North Dakota Wildlife Federation
Spring Brings Varied Fishing Conditions, Regulation Changes
It’s been said the only constant in this world is change, and with the shifting of the seasons, anglers prepare to make the transition from hardwater to running water in pursuit of walleyes, pike, and other popular spring targets in North Dakota. But along with those seasonal changes come the conditions which vary across the map headed into the new season and new regulations that apply to those opportunities as well.

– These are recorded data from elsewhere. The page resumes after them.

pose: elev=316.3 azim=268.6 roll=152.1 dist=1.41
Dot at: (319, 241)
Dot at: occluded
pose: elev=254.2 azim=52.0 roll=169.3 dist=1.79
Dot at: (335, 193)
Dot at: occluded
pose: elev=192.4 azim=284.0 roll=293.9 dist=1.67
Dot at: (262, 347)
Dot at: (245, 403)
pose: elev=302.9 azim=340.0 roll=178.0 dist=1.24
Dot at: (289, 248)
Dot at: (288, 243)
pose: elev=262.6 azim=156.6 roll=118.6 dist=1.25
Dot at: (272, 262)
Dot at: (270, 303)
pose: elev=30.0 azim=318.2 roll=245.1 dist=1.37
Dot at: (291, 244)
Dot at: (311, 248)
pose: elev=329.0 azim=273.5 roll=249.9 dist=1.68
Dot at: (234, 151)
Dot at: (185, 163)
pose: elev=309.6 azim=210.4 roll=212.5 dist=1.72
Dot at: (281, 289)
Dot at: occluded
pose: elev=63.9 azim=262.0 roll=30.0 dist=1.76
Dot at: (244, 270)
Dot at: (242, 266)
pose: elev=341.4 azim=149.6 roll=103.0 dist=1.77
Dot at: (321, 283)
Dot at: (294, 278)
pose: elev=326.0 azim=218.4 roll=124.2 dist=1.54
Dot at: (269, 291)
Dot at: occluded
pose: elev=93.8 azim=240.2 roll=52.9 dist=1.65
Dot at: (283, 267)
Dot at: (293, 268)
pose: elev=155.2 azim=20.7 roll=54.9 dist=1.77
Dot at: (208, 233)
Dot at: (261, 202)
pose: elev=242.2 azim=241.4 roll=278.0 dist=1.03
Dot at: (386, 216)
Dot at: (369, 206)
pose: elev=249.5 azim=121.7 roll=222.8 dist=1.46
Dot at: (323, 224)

The winter of 2021-22 drew a line halfway down the state, splitting a cold and snowy eastern portion from a relatively dry western section. With the additional snow in the east came concerns regarding winterkill due to reduced oxygen levels in water bodies, especially those smaller slough-type lakes.
Meanwhile in the west, lower water levels headed into spring and limited runoff from minimal snowpack locally and in the mountains out west which fuel the Missouri River may create access issues as the season wears on, according to North Dakota Game & Fish Department (NDG&F) Fisheries Division Chief Greg Power.
“The crews across the state did our water quality checks in the dead of winter and we had maybe 10 to 12 lakes of some concern, but they’re extremely marginal lakes and [that’s] nothing new with them,” Power stated, adding that in the west, “access is going to be the bigger issue this summer - fishing access and boating access.”
Changes to state regulations governing angling in North Dakota are also effective this spring as the new license year begins on Apr. 1, 2022, the date when all anglers will be required to purchase new licenses in order to fish the state’s waters. Two of the more significant changes in fishing rules are aimed at expanding angler opportunities in the state, the first of which being the expansion of smallmouth and largemouth bass (separately or combined) daily and possession limits from three to five, and from six to
ten, respectively. Based on abundant opportunities for anglers to pursue these species, and biological and creel data which shows most bass are caught and immediately released by anglers regardless of daily limits, the NDG&F expanded the limits statewide to match those which have been in place on Lake Sakakawea for the past two seasons.
“Two years ago we did go to this expanded limit of five fish daily on the big waters. We allowed it, we looked at the harvest, and it was exactly as we thought, there were no issues,” Power explains, adding, “our statistics show ninety-some percent of them are released…and we still have so many opportunities, it’s an untapped resource throughout the state.”
While not applicable for spring, the NDG&F also added walleyes on Lake Sakakawea, the Missouri River and Lake Oahe as legal quarry for darkhouse spearfishing through the ice each season starting at ice-up in 2022. Previously, the only species legal to take with a spear in the state were northern pike and rough fish such as carp and buffalo. The addition of the state’s most popular gamefish likely will not impact their populations in any tangible manner, according to Power, and on those waters where the opportunity will be open, they’re hard to come by in those depths where spearing is an effective means of taking fish.
“We don’t have biological concerns, it may be more of a social deal for some. But law enforcement, game wardens, staff, our field biologists, everybody felt good about this additional opportunity. Anybody that does darkhouse spearfish knows that you don’t see many walleye, and the fact that we close the season on Mar. 15, the concern of a lot of prespawn, big females concentrated in an area, that goes away, because it’s plenty early yet,” Power explains.
Just More Opportunity
The angling year in North Dakota remains open for all species with limited exceptions in the state, where other jurisdictions in the region, such as Minnesota, close many of their gamefish seasons from late February into May. Studies by the NDG&F have shown that spring fishing on the state’s waters has a minimal impact on game fish populations, and fishing pressure is not significant enough to justify closure.
“The concern way, way back was that with the fish concentrating in the spring of the year there would be overharvest, and again, we never saw it and we still don’t see that. It’s just more opportunity, its an ease of regulations for people. That’s what fishing should be about, just go out and not have to worry about ‘this is closed, this is open, what you can and can’t do,’ and trying to make it as simple as possible,” Power concludes.
New North Dakota fishing and hunting licenses for 2022-23 can be purchased online at gf.nd.gov under the Buy and Apply tab.